Lors de mon arrivée à Nérac, on s’y montrait fort agité de la découverte qu’on venait de faire, dans la Garenne et sur le plateau qui la domine, de substructions romaines et de mosaïques très remarquables, attestant l’existence, oubliée, d un vaste palais, attribué par certains savants à l’Empereur des Gaules, Tétricus, peu connu jusqu’alors de mes nouveaux administrés et de moi-même. Les archéologues affluaient, et leurs débats passionnaient le pays. Finalement, la Ville acheta la portion du périmètre des fouilles qu’elle ne possédait pas encore, et, en attendant mieux, fit de nouveau recouvrir de terre, pour en assurer la conservation, les vestiges de son glorieux passé, qu’elle ignorait quelques mois auparavant, comme je viens de le dire. J’ignore absolument ce que, depuis lors, on a décidé.

L’ARRONDISSEMENT.

Le territoire de l’arrondissement se divise, au point de vue agricole, en trois parties bien distinctes et de superficies à peu près égales.

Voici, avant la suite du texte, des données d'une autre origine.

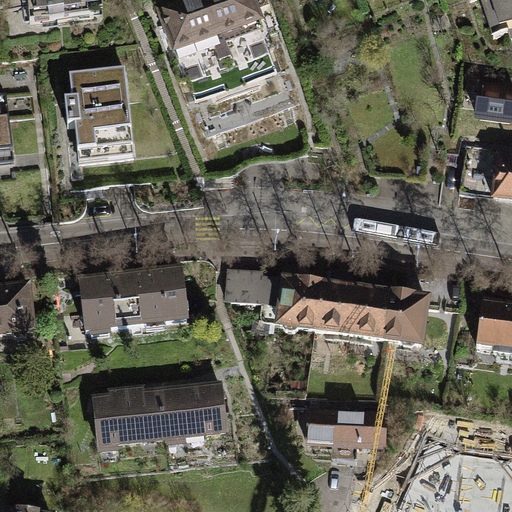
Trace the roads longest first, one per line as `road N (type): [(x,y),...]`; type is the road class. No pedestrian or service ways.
road 1 (unclassified): [(213,228),(511,258)]
road 2 (unclassified): [(213,228),(0,248)]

La plus productive est celle qui se trouve dans la vallée de la Garonne, et se compose de deux zones parallèles, nommées : plaine basse et plaine haute. La première longe le fleuve, dont les débordements la couvrent et la fertilisent, grâce aux digues ou « mattes » entourant les propriétés, pour rompre le courant des eaux d’inondation. Lorsque leur hauteur est menaçante, on reçoit celles-ci lentement, par des canaux à clapets, dans les champs qu’on désespère d’en préserver, où le dépôt de leur limon compense, dans ce cas, la perte de récolte qu’elles causent. La seconde est à l’abri de toute inondation, et s’étend jusqu’au pied des hauteurs où commence la région des coteaux.

Dans les terrains d’alluvion de la plaine basse, on cultive le chanvre, qui prend là de très grandes proportions ; le tabac, produit très épuisant, et, en général, toutes les plantes de grand rapport, exigeant un sol meuble et profond. Les mattes y sont plantées, principalement, de peupliers suisses, qu’on nomme « brules ».

Dans la plaine haute, on cultive les gros blés, le maïs, les plantes fourragères, et aussi, le tabac.

Entre les deux plaines, a été creusé, pendant mon administration, le canal latéral de la Garonne, qui supplée à l’instabilité de la tenue d’eau de ce fleuve torrentiel, entre Toulouse et Castex (Gironde), où remontent les marées, et complète la jonction de la Méditerranée à l’Atlantique, en prolongeant le canal de Languedoc. C’est une des principales œuvres du règne du Roi Louis-Philippe, pendant la durée duquel il s’est fait beaucoup plus de grands travaux et de choses utiles qu’on ne le croit généralement. — Le pont-canal d’Agen est une merveille.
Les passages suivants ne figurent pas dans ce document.